The will deal leave Golden Age cashed up as it rolls out its $4 billion development pipeline along the east coast, with a focus on luxury residential and apartment projects.

The group, set up by Jeff Xu in 2006, has also moved with the times and is working with developer Time & Place on the $280m Victoria Place office development in East Melbourne as part of a shift into commercial assets.

The 10,700sqm Spring St building is the headquarters of finance company Esanda and was built between 1984 and 1988.

The 16-storey building was slated to be redeveloped into a 44-storey apartment tower by construction giant Grocon, which bought the site for $45 million in 2013. Grocon cut back that 44-level proposal to 39 levels and reduced the number of apartments to about 225 after it was initially refused a permit.

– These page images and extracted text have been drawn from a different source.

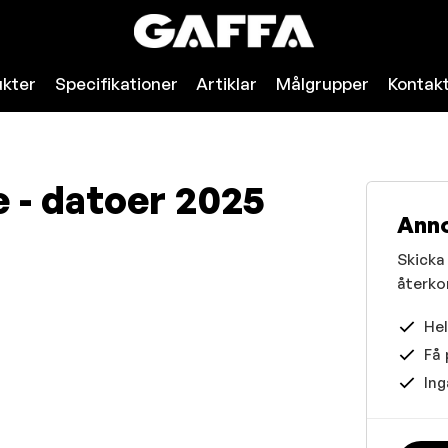
kter
Specifikationer
Artiklar
Målgrupper
Kontak
 - datoer 2025
Ann
Skicka 
återko
Hel
Få 
Ing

Golden Age then swooped on the L-shaped site that fronts both Little Collins and Spring streets in January 2017 in a $75 million deal. It relaunched it as a $400 million, 39-level residential project, with 138 apartments and a $200 million, 26-­storey hotel fronting Little Collins Street. Starwood came into the project in late 2017 and was to have jointly managed the 250-room luxury hotel component.

Proprium Capital’s move follows plays by Charter Hall and Mirvac, which have also swept up former Melbourne apartment projects where they are now planning office towers.

Apartment developers are moving away from the under-pressure inner-city Melbourne market, with a series of sites selling last year to buyers with alternative plans.

Charter Hall bought its site from Fragrance for $140 million after the Singaporean group suffered sluggish pre-sales.

Mirvac bought another Melbourne CBD site for an office project for $122 million from China-backed Sterling Global, which had planned units and a hotel.

Proprium Capital last year sold 72 Christie St in Sydney’s St Leonards to Singaporean company UOL for $154 million.